By Toby Sterling and Nathan Vifflin
AMSTERDAM, July 15 (Reuters) – ASML, the world’s dominant supplier of equipment needed to make high-tech computer chips, raised its 2026 sales forecasts on Wednesday and pledged a capacity boost that may ease fears a production bottleneck could slow the AI boom.
Its second forecast hike of the year came as Europe’s most valuable listed company, whose machines help make chips for Nvidia’s contract chipmaker TSMC, beat second-quarter earnings forecasts, pushing its shares up nearly 4%.
“Blow-out results across the board,” said Degroof Petercam analyst Michael Roeg.
ASML said it would increase capacity by 30% in each of the coming two years to meet what CEO Christophe Fouquet described as “extremely strong” customer demand for its lithography “chip-printing” tools required to make advanced AI chips.
ASML CAPACITY HAD BEEN VIEWED AS A BOTTLENECK
The strong earnings and production boost send a positive signal for the wider market as chip demand has rocketed due to a global data centre build-out and increased use of AI tools.
“Easing lithography constraints is also positive for the broader equipment ecosystem, where ASML has been viewed as a key bottleneck,” said analyst Marc Hesselink in a note.
He added the beat, guidance hike and “improved visibility” could further support ASML’s shares.
ASML said it now expects full-year 2026 net revenue of €43 billion to €45 billion ($49 billion to $51 billion), an increase of 16% at the midpoint from its earlier forecast range of €36 billion to €40 billion.
The Amsterdam-listed shares, up 75% in the year to date, rose 3.7% to €1,613 at 1000 GMT.
ASML CUSTOMERS ACCELERATE CAPACITY EXPANSION PLANS
The Dutch company is the world’s only maker of extreme ultraviolet lithography (EUV) tools, which are needed to create the nanometre-scale circuitry of advanced logic and memory chips that go into data centres built by Google and Amazon and run the models built by OpenAI and Anthropic.
“Our customers in turn continue to accelerate their capacity expansion plans … providing ASML with increased visibility into longer-term demand,” CEO Fouquet said in a statement.
ASML customers include TSMC, as well as memory chip makers Samsung, SK Hynix and Micron, all of whom are expanding capacity.

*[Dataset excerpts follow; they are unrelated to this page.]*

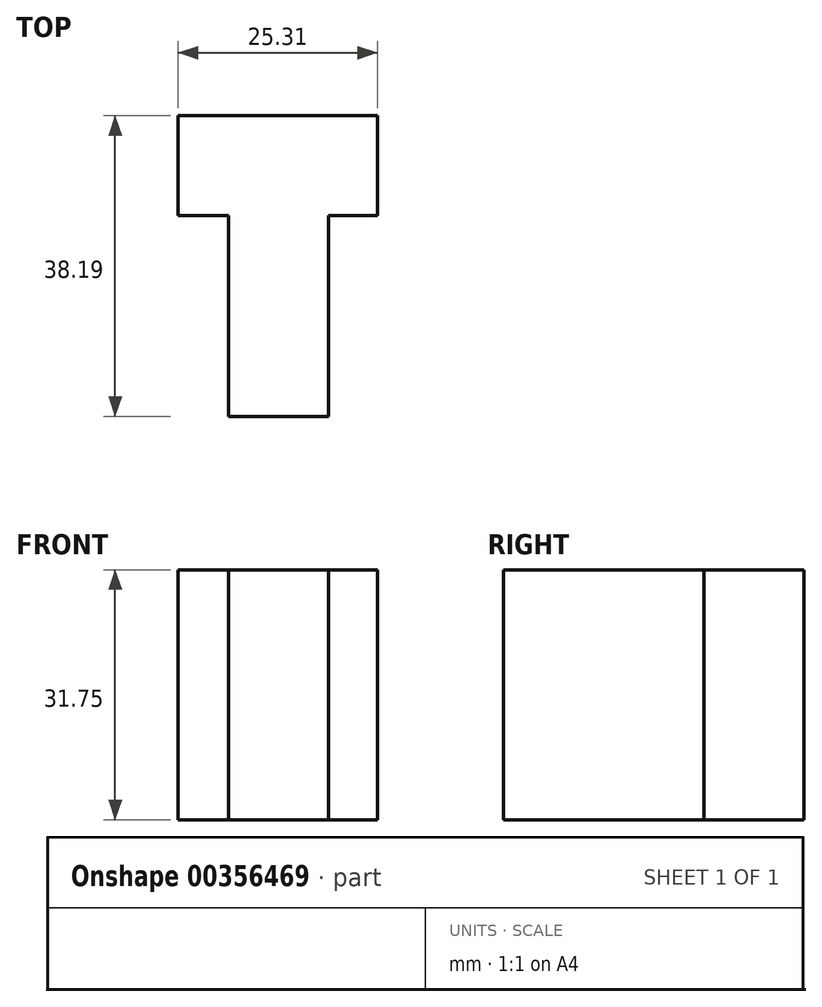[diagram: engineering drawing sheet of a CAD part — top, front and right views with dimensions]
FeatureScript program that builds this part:
annotation { "Feature Type Name" : "Feature", "Feature Type Description" : "" }
export const myFeature = defineFeature(function(context is Context, id is Id, definition is map)
    precondition{}
    {
        {
            var Q0;
            Q0=qCreatedBy(makeId("Top.planeOp"),FACE);
            var sketch = newSketch(context, id + "F0", { "sketchPlane" : qUnion([Q0])});
            skLineSegment(sketch, "E0", {"start": v(-32.7, 0) * mm, "end": v(-32.7, 25.5) * mm});
            skLineSegment(sketch, "E1", {"start": v(-32.7, 25.5) * mm, "end": v(-39.13, 25.5) * mm});
            skLineSegment(sketch, "E2", {"start": v(-39.13, 25.5) * mm, "end": v(-39.13, 38.2) * mm});
            skLineSegment(sketch, "E3", {"start": v(-39.13, 38.2) * mm, "end": v(-13.82, 38.2) * mm});
            skLineSegment(sketch, "E4", {"start": v(-13.82, 38.2) * mm, "end": v(-13.82, 25.5) * mm});
            skLineSegment(sketch, "E5", {"start": v(-13.82, 25.5) * mm, "end": v(-20.05, 25.5) * mm});
            skLineSegment(sketch, "E6", {"start": v(-20.05, 25.5) * mm, "end": v(-20.05, 0) * mm});
            skLineSegment(sketch, "E7", {"start": v(-32.7, 0) * mm, "end": v(-20.05, 0) * mm});
            skSolve(sketch);
        }
        {
            var Q0;
            Q0 = qSketchRegion(id + "F0", true);
            extrude(context, id + "F1", {"entities" : qUnion([Q0]), "depth" : 31.75 * mm});
        }
    });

ASML said it intended to expand capacity by nearly a third per year for its flagship EUV tools, though Fouquet said nearly all of its expanded EUV capacity through 2027 is already fully booked.
It plans to similarly ramp up capacity for deep ultraviolet (DUV) tools, which are needed for less advanced chips and by customers in China.
CFO Roger Dassen told reporters that the capacity expansion takes into account the needs of new customer Terafab, which Elon Musk is building in Texas to supply chips to SpaceX and Tesla.
Analysts from JPMorgan said they believed Wednesday’s results would help ASML close a valuation gap with U.S. peers.
“The message from bears has been that they are capacity-limited or that they don’t grow … (but) the company is virtually guiding 30% growth in the next two years,” they said.
Separately, Fouquet said Intel will use ASML’s new High-NA tool to make some of its most advanced “Panther Lake” chips, marking a first for the technology.
ASML’s revenue for the three months ended June 30 was €9.33 billion, topping analysts’ estimates of €8.80 billion, while net income was €2.92 billion, above expectations of €2.62 billion, according to LSEG data.
CHINESE DEMAND STRONG DESPITE U.S.-LED EXPORT RESTRICTIONS
Dassen reiterated ASML’s estimate that Chinese customers will account for about 20% of sales this year — less in percentage terms than in the past several years, but increasing in absolute terms as ASML’s sales rise.
“The Chinese market is moving in sync with the overall behaviour that we see globally,” he said in a video statement.
ASML is barred from selling EUV tools and its best DUV tools in China due to U.S.-led export restrictions, but it does sell less-capable DUV machines to customers there that are capable of making relatively advanced chips.
Dassen said demand is strong from Chinese makers of logic chips, which are used in electrical grids, AI, computers and smartphones for the Chinese domestic market.
U.S. lawmakers have proposed a law that could further restrict the company’s China sales, a continuing business risk for ASML.